362 of 6th April , which contemplated a strategic offensive action in the Pacific by the transfer of forces from the Indian Ocean to the Pacific when certain essential Conditions had been fulfilled.
2. It would now appear that instead of the Eastern Fleet being built up to the strength necessary for this purpose, it is being disposed in theatres other than the Indian and Pacific Oceans.
3. If a superior naval force is not to be concentrated to inflict a decisive defeat on Japan and relieve Australia of the threat of invasion, there is no alternative but to press for the land and air strength necessary for the local defence of the Commonwealth, the case being parallel to that referred to by you in paragraph 3 of No. 594, relative to the defence of India and other territories in the Indian Ocean. I have addressed to the President  and yourself  my representations on air requirements. In a separate communication the need for additional land forces is dealt with.

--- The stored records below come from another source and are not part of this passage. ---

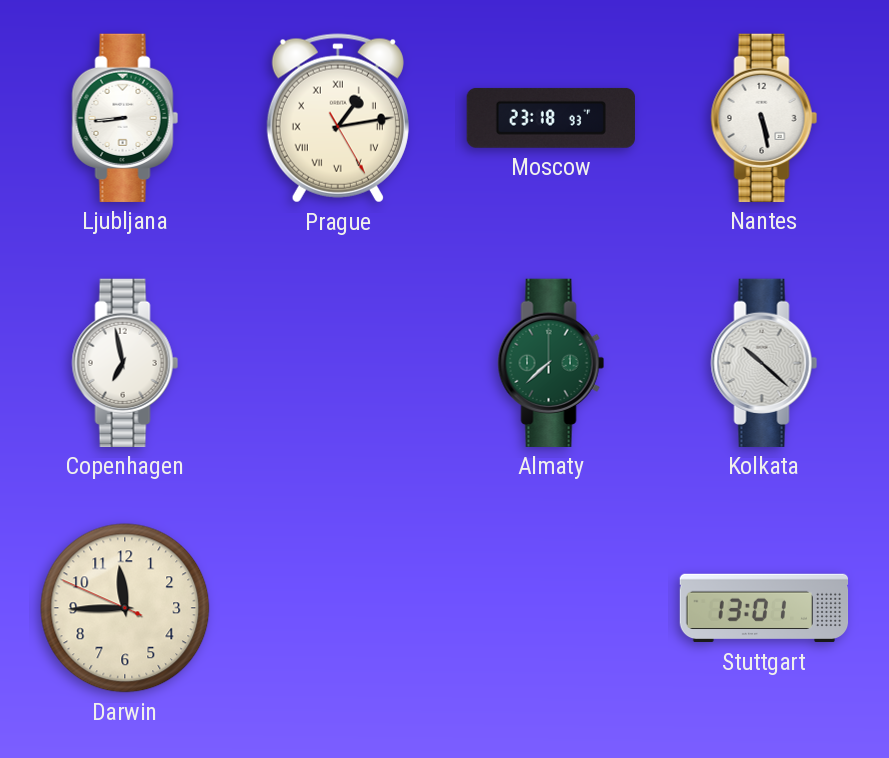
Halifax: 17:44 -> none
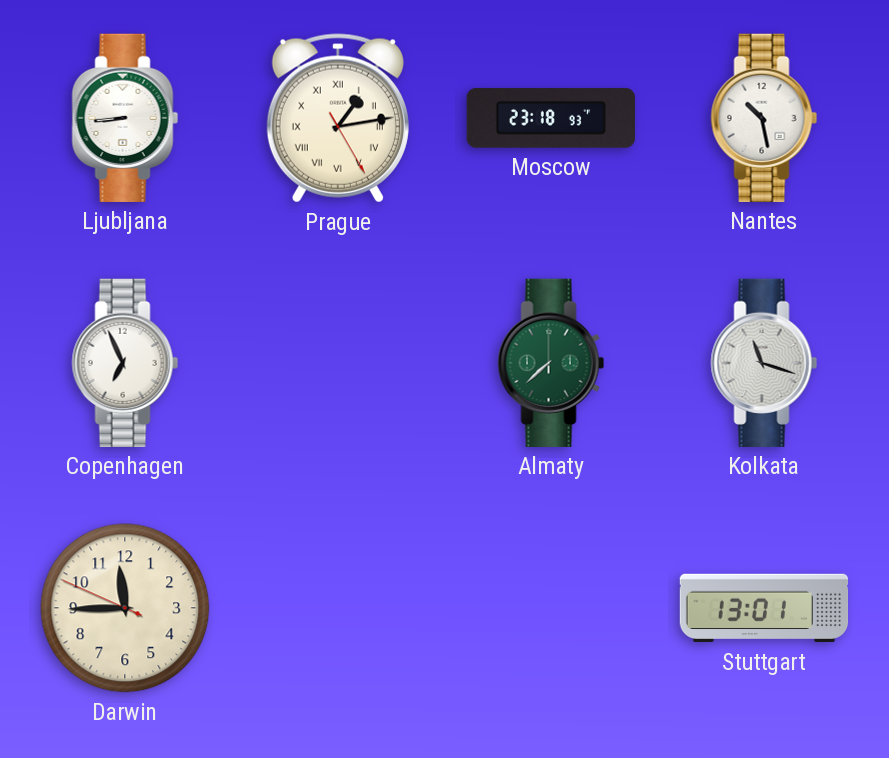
Nantes: 5:28 -> 10:28
Copenhagen: 6:58 -> 6:56
Kolkata: 10:22 -> 11:18
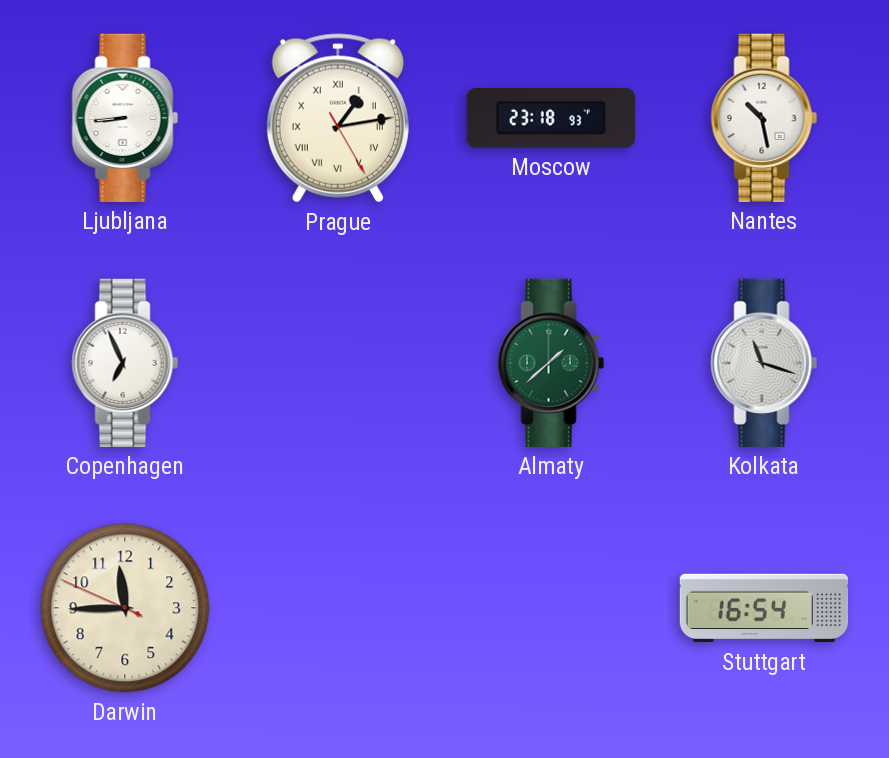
Almaty: 7:38 -> 1:38
Stuttgart: 13:01 -> 16:54
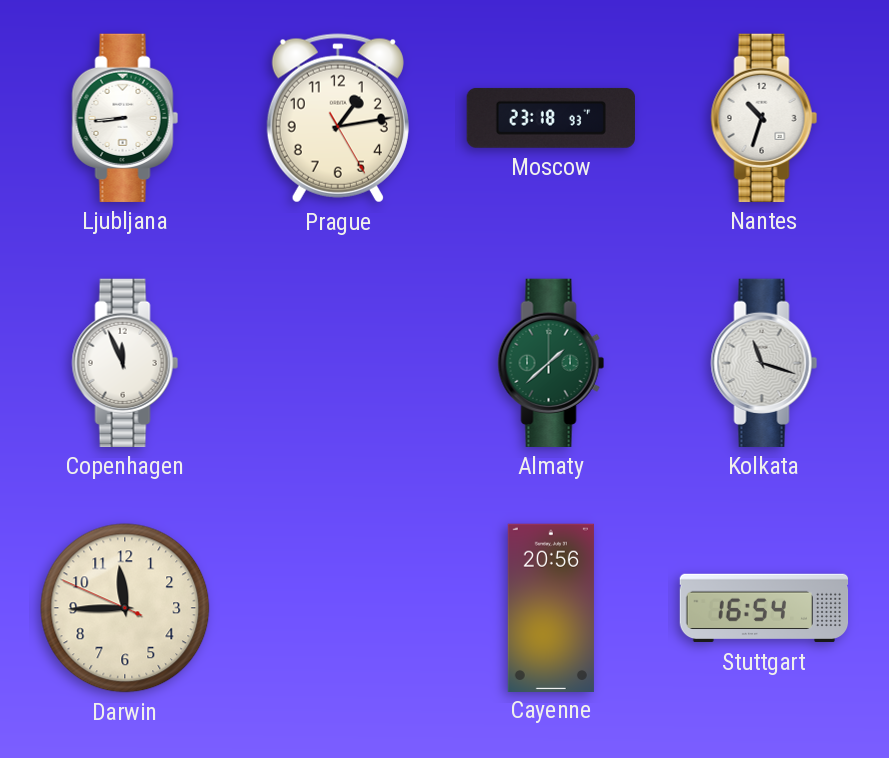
Prague numerals: Roman -> Arabic
Nantes: 10:28 -> 10:33
Copenhagen: 6:56 -> 11:56
Cayenne: none -> 20:56
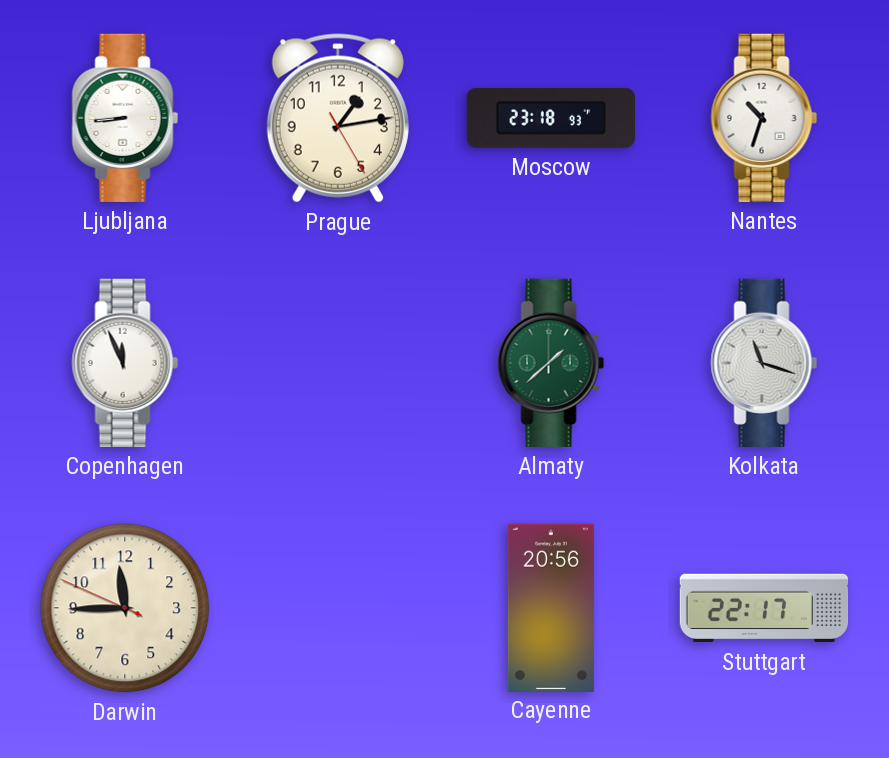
Stuttgart: 16:54 -> 22:17
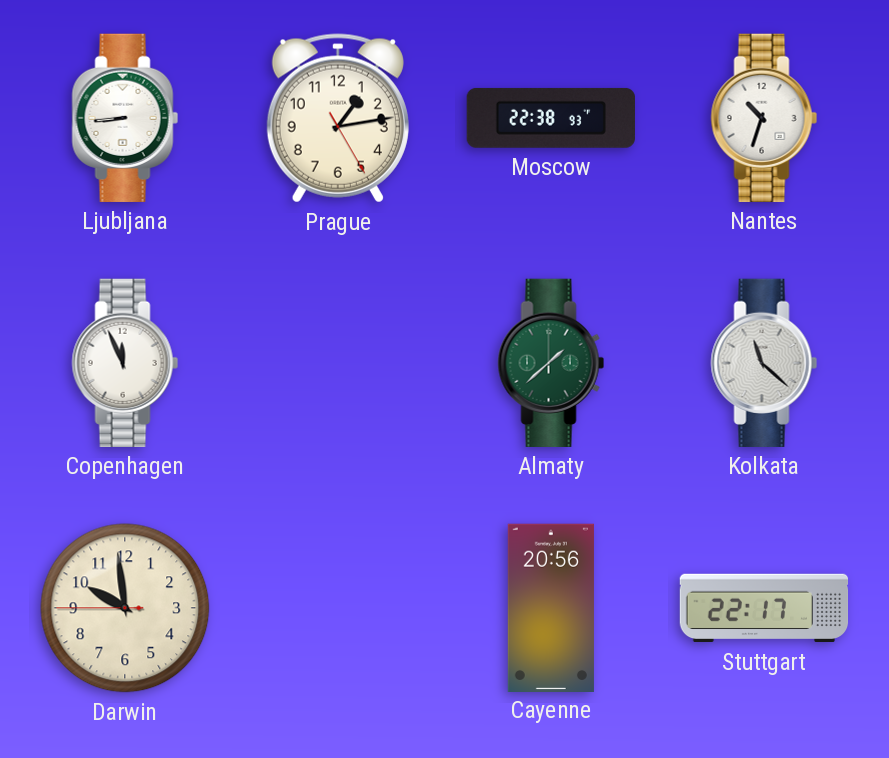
Moscow: 23:18 -> 22:38
Kolkata: 11:18 -> 11:22
Darwin: 11:44 -> 9:58
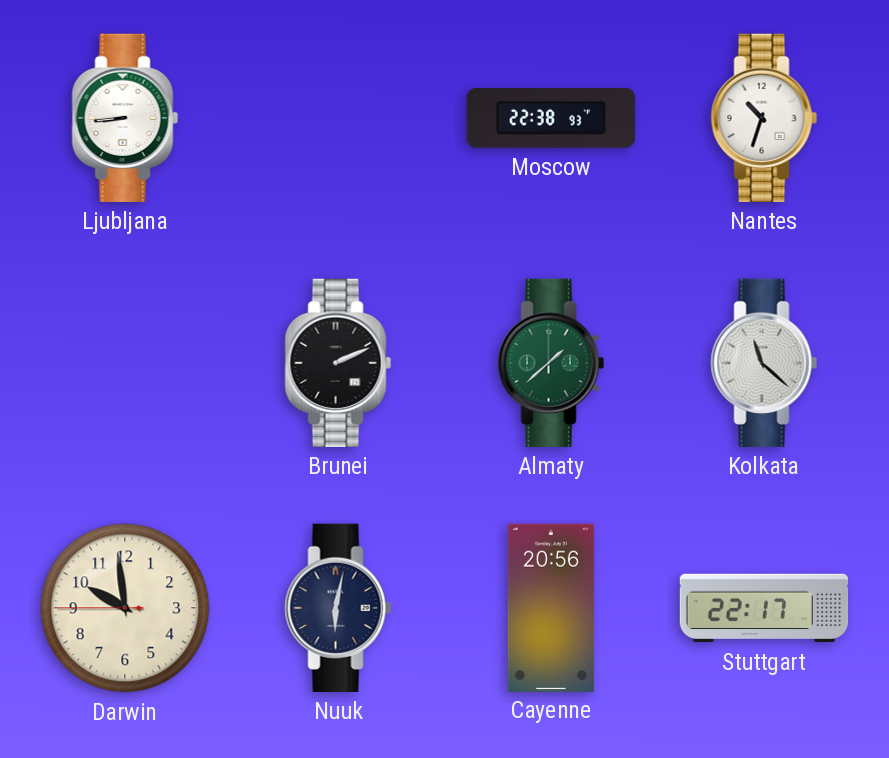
Prague: 1:13 -> none
Copenhagen: 11:56 -> none
Brunei: none -> 2:11
Nuuk: none -> 6:02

4. The following will be recalled from the review of the United
Kingdom Chiefs of Staff on Australian Defence, which was transmitted in Mr. Bruce's cablegram No. 55 of 3rd April :-
'A movement of the United States main fleet into Eastern Australian waters provides at present the only sure means of protecting the Eastern Australia and New Zealand, but the United States Fleet cannot undertake to remain in Australian waters indefinitely. The Allied aim should therefore be to build up the land, air and local Naval Forces in Australia and New Zealand to a point where they can stand without the immediate support of the United States Fleet, and can ensure that they will not be defeated before the United States Fleet is able to return to sever the enemy's communications with her invading forces.'
Whilst the security of the line of communication to the United States is of vital importance, it is hoped that it is clear to those responsible for grand strategy that the interruption of this line is neither an essential preliminary nor even a necessarily desirable condition to a Japanese assault on the mainland of Australia, if the local land and air defence strength is to remain at its present figure.
5. If Japan succeeds in capturing Port Moresby, the way is open to a direct attack on the mainland under cover of land-based aircraft, which may well defy all naval attempts to interrupt their line of communication and dislodge them.
6. In view of the possibility that an attack may be launched against Western Australia by Japanese forces from the Netherlands East Indies, I would also be glad to know the views of the United Kingdom Chiefs of Staff on the contemplated strength of the Eastern Fleet as a deterrent to such an attack, and the possibility of its use should such an attack eventuate, having regard to its other commitments in the Indian Ocean.